Tuesday, March 5, 2013

BP Dips: Liability Not Capped; Refinery Violations Surface

The good news this morning from BP (BP), that a tube inserted into the undersea riser in the Gulf of Mexico was succeeding in stemming some of the flow of oil into the Gulf, has not prevented BP from dipping $1.30, or almost 3%, to $45.57, as the final costs of the whole thing still remain mysterious.

As Dow Jones Newswires’s James Herron points out, BP tweeted this afternoon that the customary cap on liability for damages for oil companies operating in U.S. waters of $75 million does not apply in the case of the Gulf spill. The tweet was in response to an inquiry put to BP by Homeland Security secretary Janet Napolitano, the authors write.

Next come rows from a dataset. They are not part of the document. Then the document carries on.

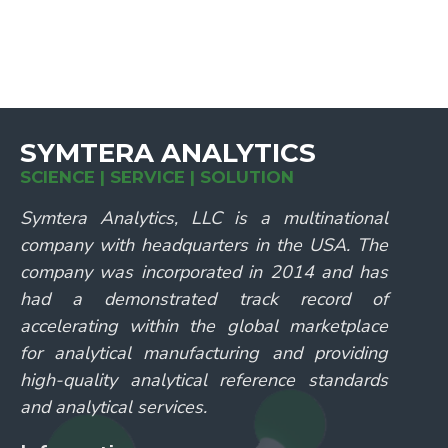
SYMTERA ANALYTICS
SCIENCE | SERVICE | SOLUTION
Symtera Analytics, LLC is a multinational
company with headquarters in the USA. The
company was incorporated in 2014 and has
had a demonstrated track record of
accelerating within the global marketplace
for analytical manufacturing and providing
high-quality analytical reference standards
and analytical services.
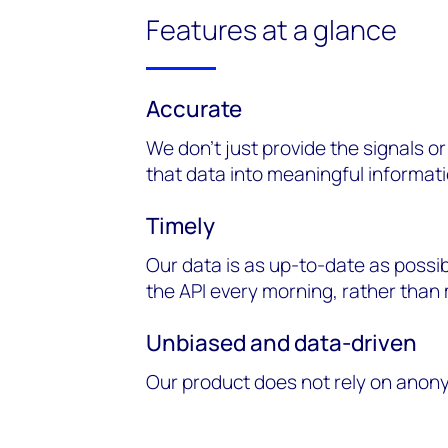
Features at a glance
Accurate
We don’t just provide the signals o
that data into meaningful informati
Timely
Our data is as up-to-date as possi
the API every morning, rather tha
Unbiased and data-driven
Our product does not rely on anon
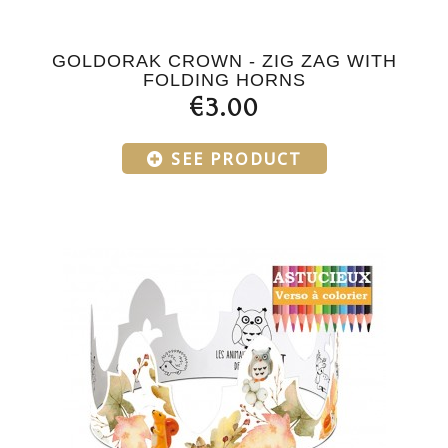
GOLDORAK CROWN - ZIG ZAG WITH
FOLDING HORNS
€3.00
SEE PRODUCT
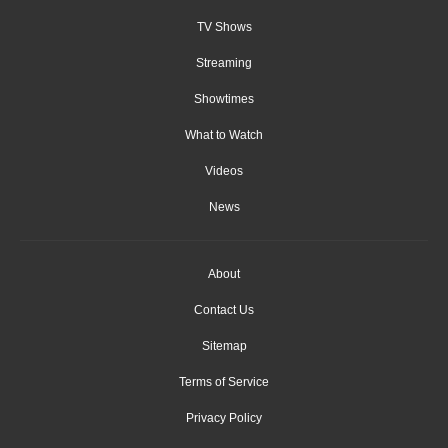
TV Shows
Streaming
Showtimes
What to Watch
Videos
News
About
Contact Us
Sitemap
Terms of Service
Privacy Policy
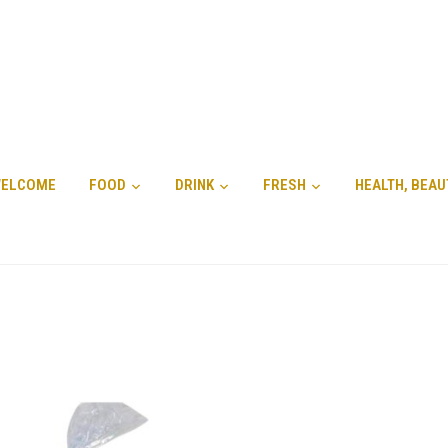
ELCOME
FOOD
DRINK
FRESH
HEALTH, BEAU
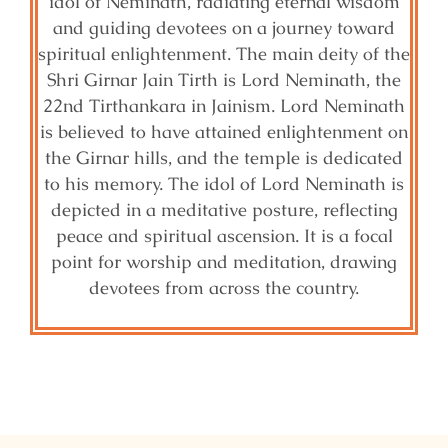
idol of Neminath, radiating eternal wisdom
and guiding devotees on a journey toward
spiritual enlightenment. The main deity of the
Shri Girnar Jain Tirth is Lord Neminath, the
22nd Tirthankara in Jainism. Lord Neminath
is believed to have attained enlightenment on
the Girnar hills, and the temple is dedicated
to his memory. The idol of Lord Neminath is
depicted in a meditative posture, reflecting
peace and spiritual ascension. It is a focal
point for worship and meditation, drawing
devotees from across the country.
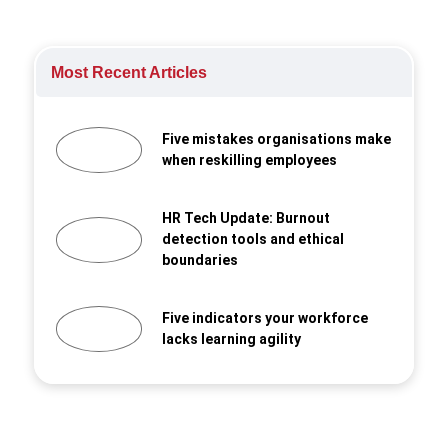
Most Recent Articles
Five mistakes organisations make
when reskilling employees
HR Tech Update: Burnout
detection tools and ethical
boundaries
Five indicators your workforce
lacks learning agility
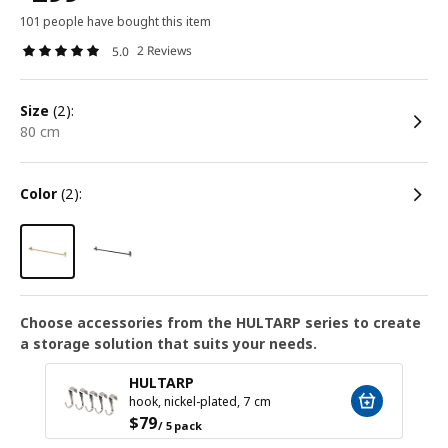
101 people have bought this item
2 Reviews
5.0
size
(2):
80 cm
color
(2):
Choose accessories from the HULTARP series to create
a storage solution that suits your needs.
HULTARP
hook, nickel-plated, 7 cm
$
79
/ 5 pack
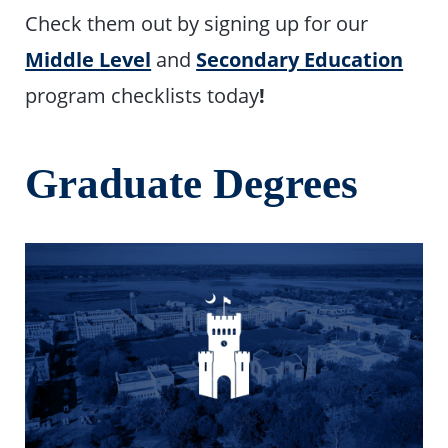
Check them out by signing up for our
Middle Level
and
Secondary Education
program checklists today
!
Graduate Degrees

Earlier this morning, the Center for Public Integrity reported findings from a Freedom of Information request to OSHA that showed that BP was responsible for 97% of the “flagrant violations” U.S. regulators found in the refining industry over the past three years. The Center tallies the total liability for violations at $90 million.

Now, refinery violations, if true, are separate from issues with the upstream exploration business, which is what the Gulf spill is about, but it’s just another black eye worth noting, as the Center’s report is widely circulated today by Agence France Presse and other wires.